● **About this task**: Below is a listing to repeat exactly, with its pictures left out.
-------- Dataset content --------
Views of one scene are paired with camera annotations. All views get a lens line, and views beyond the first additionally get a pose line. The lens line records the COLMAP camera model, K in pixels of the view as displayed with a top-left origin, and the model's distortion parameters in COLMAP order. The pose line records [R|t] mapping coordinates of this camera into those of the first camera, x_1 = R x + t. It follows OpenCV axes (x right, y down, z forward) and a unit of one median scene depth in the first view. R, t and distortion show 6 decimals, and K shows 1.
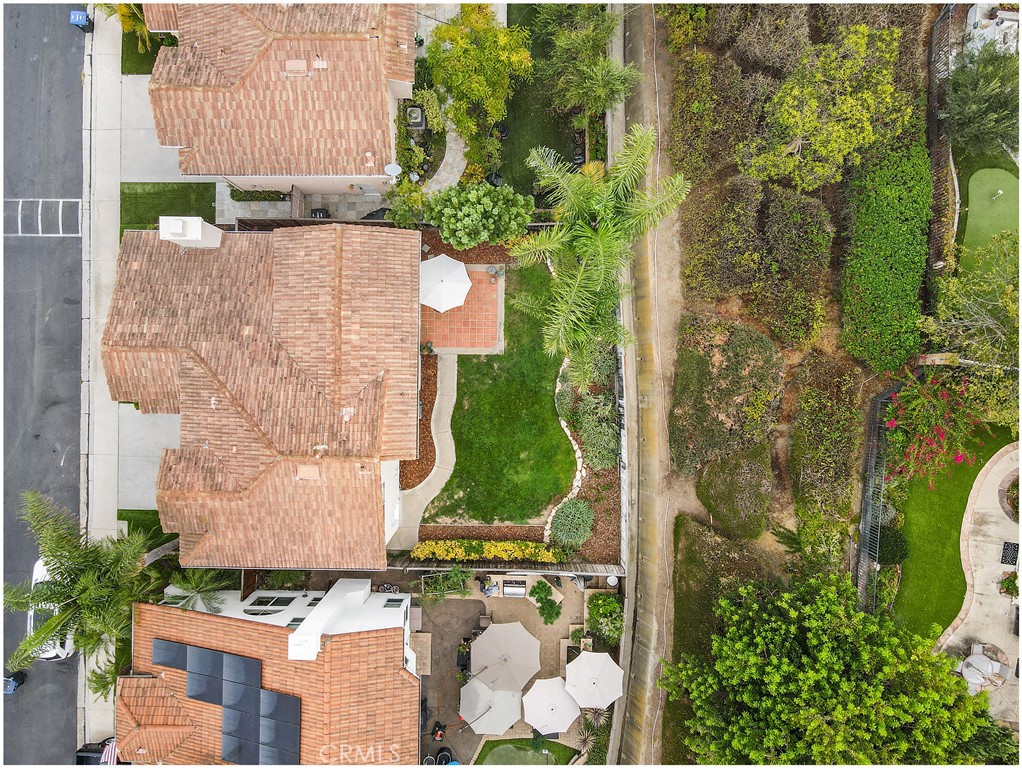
lens RADIAL K [[745.9, 0, 508.2], [0, 745.9, 383.1], [0, 0, 1]] dist [0.016702, 0.001600]
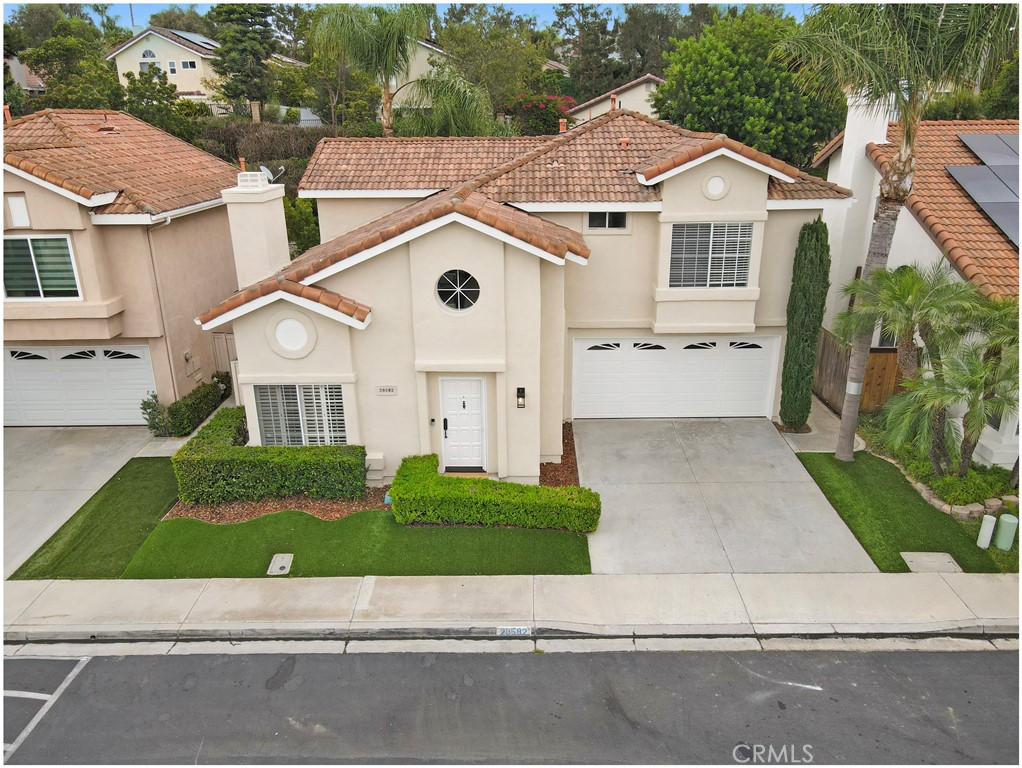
lens RADIAL K [[745.9, 0, 511.6], [0, 745.9, 386.8], [0, 0, 1]] dist [0.016702, 0.001600]
pose [[0.001324, -0.323327, 0.946286, -0.861317], [0.999564, -0.027492, -0.010792, -0.006652], [0.029504, 0.945888, 0.323150, 0.809752]]
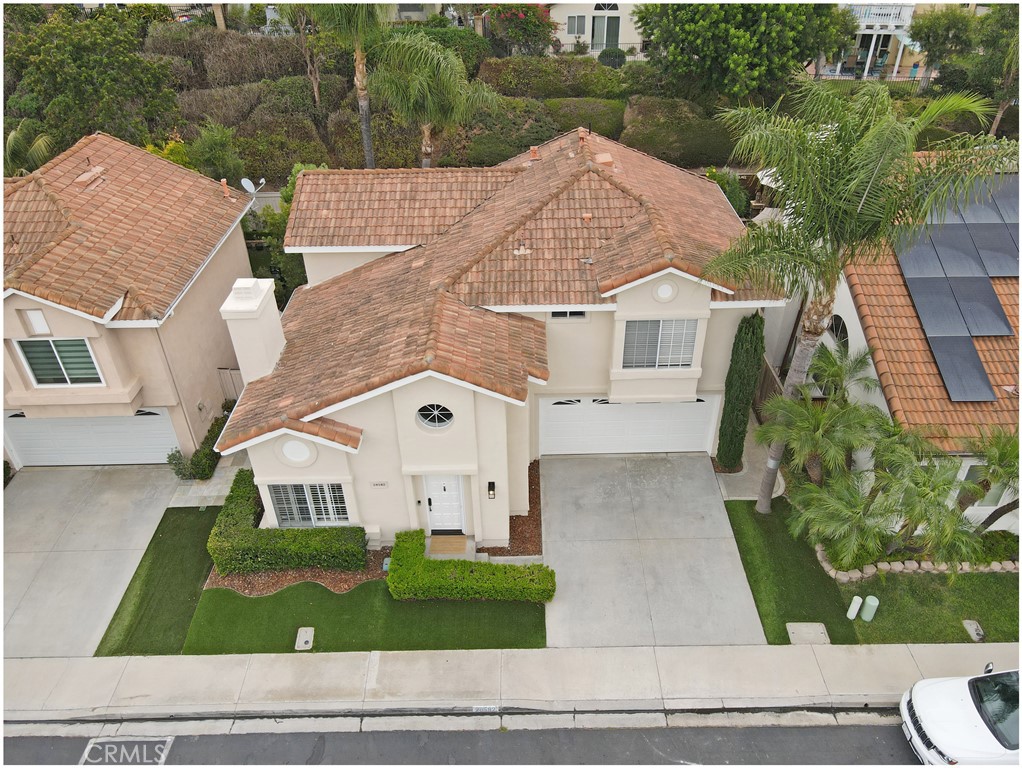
lens RADIAL K [[745.9, 0, 511.7], [0, 745.9, 388.0], [0, 0, 1]] dist [0.016702, 0.001600]
pose [[-0.013177, -0.561878, 0.827115, -0.843643], [0.999206, -0.038511, -0.010243, 0.016087], [0.037608, 0.826323, 0.561940, 0.604343]]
--------
● **Answer below**:
Views of one scene are paired with camera annotations. All views get a lens line, and views beyond the first additionally get a pose line. The lens line records the COLMAP camera model, K in pixels of the view as displayed with a top-left origin, and the model's distortion parameters in COLMAP order. The pose line records [R|t] mapping coordinates of this camera into those of the first camera, x_1 = R x + t. It follows OpenCV axes (x right, y down, z forward) and a unit of one median scene depth in the first view. R, t and distortion show 6 decimals, and K shows 1.
lens RADIAL K [[745.9, 0, 508.2], [0, 745.9, 383.1], [0, 0, 1]] dist [0.016702, 0.001600]
lens RADIAL K [[745.9, 0, 511.6], [0, 745.9, 386.8], [0, 0, 1]] dist [0.016702, 0.001600]
pose [[0.001324, -0.323327, 0.946286, -0.861317], [0.999564, -0.027492, -0.010792, -0.006652], [0.029504, 0.945888, 0.323150, 0.809752]]
lens RADIAL K [[745.9, 0, 511.7], [0, 745.9, 388.0], [0, 0, 1]] dist [0.016702, 0.001600]
pose [[-0.013177, -0.561878, 0.827115, -0.843643], [0.999206, -0.038511, -0.010243, 0.016087], [0.037608, 0.826323, 0.561940, 0.604343]]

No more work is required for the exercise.